India's tour of Australia could've been rated an abject failure so far if it hadn't been for one player - Virat Kohli.
Kohli has grown in stature on the tour, rising above the batting failures, non-athletic fielding and magnanimous bowling of some of his more experienced team-mates to
gradually stamp his authority on the international game. Until this series, he was accepted as a fine short form player but it has been his improvement in the Test match arena that has stamped him as an integral part of India's way forward.
There were signs in a first innings of 23 at the SCG that he was starting to come to grips with Test cricket in general and Australian conditions in particular.
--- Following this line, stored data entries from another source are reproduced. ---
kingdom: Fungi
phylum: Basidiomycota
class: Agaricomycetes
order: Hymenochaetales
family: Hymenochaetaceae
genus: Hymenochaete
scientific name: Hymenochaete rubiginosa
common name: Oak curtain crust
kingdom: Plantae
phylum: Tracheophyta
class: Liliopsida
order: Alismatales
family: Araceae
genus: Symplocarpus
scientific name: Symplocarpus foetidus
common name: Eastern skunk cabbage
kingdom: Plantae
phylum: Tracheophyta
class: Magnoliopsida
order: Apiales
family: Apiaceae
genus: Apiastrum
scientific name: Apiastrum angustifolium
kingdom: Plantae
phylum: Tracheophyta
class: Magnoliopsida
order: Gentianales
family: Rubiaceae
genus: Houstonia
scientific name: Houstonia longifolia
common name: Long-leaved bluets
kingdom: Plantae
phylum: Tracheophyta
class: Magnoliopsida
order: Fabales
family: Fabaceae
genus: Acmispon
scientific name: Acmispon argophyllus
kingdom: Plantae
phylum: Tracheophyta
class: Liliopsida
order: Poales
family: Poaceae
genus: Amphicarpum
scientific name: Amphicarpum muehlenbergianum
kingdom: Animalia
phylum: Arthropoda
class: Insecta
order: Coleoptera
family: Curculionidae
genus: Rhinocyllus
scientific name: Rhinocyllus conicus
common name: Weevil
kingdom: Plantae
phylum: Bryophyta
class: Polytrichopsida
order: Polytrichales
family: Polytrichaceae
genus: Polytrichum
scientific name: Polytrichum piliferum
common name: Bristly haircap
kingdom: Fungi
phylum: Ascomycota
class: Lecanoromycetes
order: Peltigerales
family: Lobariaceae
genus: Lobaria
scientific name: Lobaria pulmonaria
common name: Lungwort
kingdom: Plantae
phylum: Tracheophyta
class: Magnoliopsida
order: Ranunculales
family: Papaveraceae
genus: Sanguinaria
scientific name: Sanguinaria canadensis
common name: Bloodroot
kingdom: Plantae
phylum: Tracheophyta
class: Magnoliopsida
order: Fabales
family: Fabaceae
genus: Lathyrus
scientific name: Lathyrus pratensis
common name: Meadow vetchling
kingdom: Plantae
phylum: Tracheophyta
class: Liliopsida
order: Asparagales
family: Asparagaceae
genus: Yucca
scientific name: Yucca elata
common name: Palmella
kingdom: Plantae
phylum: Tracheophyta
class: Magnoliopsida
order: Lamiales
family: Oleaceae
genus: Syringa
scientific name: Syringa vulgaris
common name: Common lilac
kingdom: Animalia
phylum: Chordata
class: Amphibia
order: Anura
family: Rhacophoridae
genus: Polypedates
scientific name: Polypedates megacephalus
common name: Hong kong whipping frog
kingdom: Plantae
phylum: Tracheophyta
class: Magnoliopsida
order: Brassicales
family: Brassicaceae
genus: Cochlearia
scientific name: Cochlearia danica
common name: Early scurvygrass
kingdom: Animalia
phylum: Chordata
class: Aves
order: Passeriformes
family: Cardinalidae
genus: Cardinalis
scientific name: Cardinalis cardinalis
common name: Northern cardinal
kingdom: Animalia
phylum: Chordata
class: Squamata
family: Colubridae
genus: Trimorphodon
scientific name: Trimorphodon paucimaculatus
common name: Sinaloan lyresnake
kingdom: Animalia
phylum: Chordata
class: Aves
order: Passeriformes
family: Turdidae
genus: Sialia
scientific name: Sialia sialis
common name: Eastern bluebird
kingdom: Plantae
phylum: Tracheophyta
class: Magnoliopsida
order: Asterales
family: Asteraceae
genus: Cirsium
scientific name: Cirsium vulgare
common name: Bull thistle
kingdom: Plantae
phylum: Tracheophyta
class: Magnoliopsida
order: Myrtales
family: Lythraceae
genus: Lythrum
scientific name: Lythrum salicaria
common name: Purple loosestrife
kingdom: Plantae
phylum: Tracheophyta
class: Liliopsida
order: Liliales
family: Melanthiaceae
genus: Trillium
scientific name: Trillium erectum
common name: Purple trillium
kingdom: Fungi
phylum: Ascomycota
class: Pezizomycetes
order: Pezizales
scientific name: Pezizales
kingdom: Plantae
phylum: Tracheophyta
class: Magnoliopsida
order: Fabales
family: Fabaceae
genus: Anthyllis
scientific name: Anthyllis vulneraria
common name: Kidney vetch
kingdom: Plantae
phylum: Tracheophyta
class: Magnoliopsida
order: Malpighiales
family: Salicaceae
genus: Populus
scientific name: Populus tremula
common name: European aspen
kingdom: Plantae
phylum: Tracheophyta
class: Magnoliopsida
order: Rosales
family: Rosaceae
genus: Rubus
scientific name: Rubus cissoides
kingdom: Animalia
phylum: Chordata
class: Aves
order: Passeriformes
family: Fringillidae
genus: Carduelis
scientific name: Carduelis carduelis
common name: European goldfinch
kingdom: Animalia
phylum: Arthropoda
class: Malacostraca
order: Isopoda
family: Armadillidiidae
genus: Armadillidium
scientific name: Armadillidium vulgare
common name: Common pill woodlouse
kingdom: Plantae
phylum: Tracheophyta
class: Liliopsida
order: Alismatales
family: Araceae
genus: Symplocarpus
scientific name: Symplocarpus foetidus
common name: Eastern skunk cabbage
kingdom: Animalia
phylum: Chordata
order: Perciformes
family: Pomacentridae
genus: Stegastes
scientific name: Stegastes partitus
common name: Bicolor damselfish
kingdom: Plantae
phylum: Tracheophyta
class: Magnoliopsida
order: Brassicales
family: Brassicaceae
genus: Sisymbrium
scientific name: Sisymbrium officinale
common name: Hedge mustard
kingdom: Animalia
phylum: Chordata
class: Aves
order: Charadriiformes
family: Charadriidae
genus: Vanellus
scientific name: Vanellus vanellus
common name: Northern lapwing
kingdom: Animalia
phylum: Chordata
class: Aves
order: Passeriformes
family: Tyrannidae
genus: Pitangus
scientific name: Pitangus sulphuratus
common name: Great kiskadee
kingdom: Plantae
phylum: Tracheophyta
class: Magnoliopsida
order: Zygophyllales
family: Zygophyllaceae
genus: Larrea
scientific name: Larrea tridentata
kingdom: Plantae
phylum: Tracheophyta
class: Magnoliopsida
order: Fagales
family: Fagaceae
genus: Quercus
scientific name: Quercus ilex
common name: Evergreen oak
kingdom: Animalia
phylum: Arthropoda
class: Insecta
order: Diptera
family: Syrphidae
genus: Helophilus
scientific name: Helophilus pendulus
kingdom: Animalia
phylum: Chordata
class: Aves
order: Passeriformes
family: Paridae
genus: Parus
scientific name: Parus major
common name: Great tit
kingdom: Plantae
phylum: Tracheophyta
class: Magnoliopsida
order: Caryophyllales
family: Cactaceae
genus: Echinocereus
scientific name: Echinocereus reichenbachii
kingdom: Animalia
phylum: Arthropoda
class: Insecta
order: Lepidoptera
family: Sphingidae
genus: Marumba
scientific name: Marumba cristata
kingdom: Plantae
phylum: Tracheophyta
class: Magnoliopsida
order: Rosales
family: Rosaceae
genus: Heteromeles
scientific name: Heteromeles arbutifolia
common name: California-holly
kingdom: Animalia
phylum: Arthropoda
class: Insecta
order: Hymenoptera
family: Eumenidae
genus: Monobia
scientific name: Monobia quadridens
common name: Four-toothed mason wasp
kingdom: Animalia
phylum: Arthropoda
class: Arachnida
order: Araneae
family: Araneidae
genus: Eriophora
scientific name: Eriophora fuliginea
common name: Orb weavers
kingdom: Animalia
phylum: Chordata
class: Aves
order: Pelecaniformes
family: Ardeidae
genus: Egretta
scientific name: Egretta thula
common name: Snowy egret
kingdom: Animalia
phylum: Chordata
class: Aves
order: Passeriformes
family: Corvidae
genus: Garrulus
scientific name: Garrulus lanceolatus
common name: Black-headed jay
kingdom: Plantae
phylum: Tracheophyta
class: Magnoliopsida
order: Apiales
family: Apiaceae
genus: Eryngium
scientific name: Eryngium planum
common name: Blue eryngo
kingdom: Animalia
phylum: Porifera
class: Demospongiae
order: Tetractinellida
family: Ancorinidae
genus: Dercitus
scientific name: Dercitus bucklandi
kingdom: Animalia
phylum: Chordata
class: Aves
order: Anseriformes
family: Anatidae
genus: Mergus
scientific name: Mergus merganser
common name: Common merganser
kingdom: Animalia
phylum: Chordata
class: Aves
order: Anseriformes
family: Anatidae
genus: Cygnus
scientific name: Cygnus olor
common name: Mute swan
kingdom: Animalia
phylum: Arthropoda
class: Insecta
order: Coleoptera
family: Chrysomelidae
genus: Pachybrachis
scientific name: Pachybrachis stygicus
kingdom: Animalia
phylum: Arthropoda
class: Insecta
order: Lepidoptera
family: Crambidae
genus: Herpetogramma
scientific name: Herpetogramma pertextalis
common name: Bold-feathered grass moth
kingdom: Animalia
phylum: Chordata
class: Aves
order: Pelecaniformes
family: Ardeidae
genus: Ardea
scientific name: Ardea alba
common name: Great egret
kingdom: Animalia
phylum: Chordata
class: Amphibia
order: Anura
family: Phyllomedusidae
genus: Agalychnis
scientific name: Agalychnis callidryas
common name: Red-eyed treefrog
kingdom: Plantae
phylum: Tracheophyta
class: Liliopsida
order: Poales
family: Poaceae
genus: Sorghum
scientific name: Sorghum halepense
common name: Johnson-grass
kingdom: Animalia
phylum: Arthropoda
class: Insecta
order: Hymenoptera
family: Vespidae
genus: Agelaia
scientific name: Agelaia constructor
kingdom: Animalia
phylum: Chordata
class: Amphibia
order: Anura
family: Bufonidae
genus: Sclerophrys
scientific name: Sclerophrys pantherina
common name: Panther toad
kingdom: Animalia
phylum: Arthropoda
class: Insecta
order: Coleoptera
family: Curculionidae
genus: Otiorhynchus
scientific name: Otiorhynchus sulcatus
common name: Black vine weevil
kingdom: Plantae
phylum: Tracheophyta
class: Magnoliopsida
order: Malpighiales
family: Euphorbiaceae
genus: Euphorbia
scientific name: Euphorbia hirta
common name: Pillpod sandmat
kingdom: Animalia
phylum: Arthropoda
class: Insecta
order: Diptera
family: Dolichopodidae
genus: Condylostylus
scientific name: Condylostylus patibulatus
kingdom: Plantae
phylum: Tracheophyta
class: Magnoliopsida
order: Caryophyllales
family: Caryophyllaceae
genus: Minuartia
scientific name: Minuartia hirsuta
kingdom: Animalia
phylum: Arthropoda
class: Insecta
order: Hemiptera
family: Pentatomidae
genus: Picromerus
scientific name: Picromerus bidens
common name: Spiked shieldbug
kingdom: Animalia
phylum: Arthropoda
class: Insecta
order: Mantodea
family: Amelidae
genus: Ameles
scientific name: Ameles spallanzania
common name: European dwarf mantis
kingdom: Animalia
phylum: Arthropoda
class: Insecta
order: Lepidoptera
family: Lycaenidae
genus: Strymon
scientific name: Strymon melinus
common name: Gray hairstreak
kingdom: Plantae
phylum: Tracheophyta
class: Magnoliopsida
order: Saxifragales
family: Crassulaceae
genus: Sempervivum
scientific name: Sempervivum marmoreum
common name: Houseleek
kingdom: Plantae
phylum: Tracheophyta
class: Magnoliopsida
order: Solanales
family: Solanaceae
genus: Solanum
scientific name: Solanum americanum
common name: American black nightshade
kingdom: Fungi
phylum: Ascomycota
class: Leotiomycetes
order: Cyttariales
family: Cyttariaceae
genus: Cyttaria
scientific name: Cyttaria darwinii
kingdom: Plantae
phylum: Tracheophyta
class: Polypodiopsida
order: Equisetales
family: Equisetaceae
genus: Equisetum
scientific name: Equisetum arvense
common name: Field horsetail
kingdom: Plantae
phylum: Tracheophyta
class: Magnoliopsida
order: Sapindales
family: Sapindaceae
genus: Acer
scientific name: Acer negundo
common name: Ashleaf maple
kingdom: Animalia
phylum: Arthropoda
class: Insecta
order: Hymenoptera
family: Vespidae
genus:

They were small steps but compared with what was happening with the rest of the team, it was at least a miner's lamp at the end of an otherwise dark tunnel. This small offering was followed by a good double at the WACA, where a second innings century beckoned until his team-mates imploded and left him last out, flailing away in a vain attempt to reach three figures with only the No. 11 for support.
Kohli showed by scoring a century in his very next innings at the Adelaide Oval that he felt he belonged at this level and nothing, not even team-mates' ineptitude, was going to derail his appointment with destiny.
Hurdles to cross
Despite his natural gifts, which include exquisite timing and abundant confidence, there are still some hurdles to overcome before he reaches the elite status. Not the least of these obstacles is his impetuosity. Twice in recent innings, once in a Test and again in an ODI, he needlessly ran himself out.
Both Rohit Sharma and Suresh Raina are very talented but they need to take a leaf out of Kohli’s book on determination to succeed.
Rohit has already squandered a couple of opportunities to impress and a lazy, leaden-footed square cut at the WACA smacked of a young player wanting to take the easy road to success. The selectors need to share some of the blame, as Rohit should've been elevated to the Test arena sooner and sometimes a player can recede when he stays at a lower level too long.
Raina has flattered to deceive but his dismissal at the WACA was inconsiderate. Slogging a ball straight down an outfielder's throat — when the situation cried out for him to preserve his wicket, isn’t designed to make selectors think kindly of a player when he's in a bad trot. Both Raina and Rohit need to pull their socks up if they want to join Kohli in being part of an Indian cricket revival.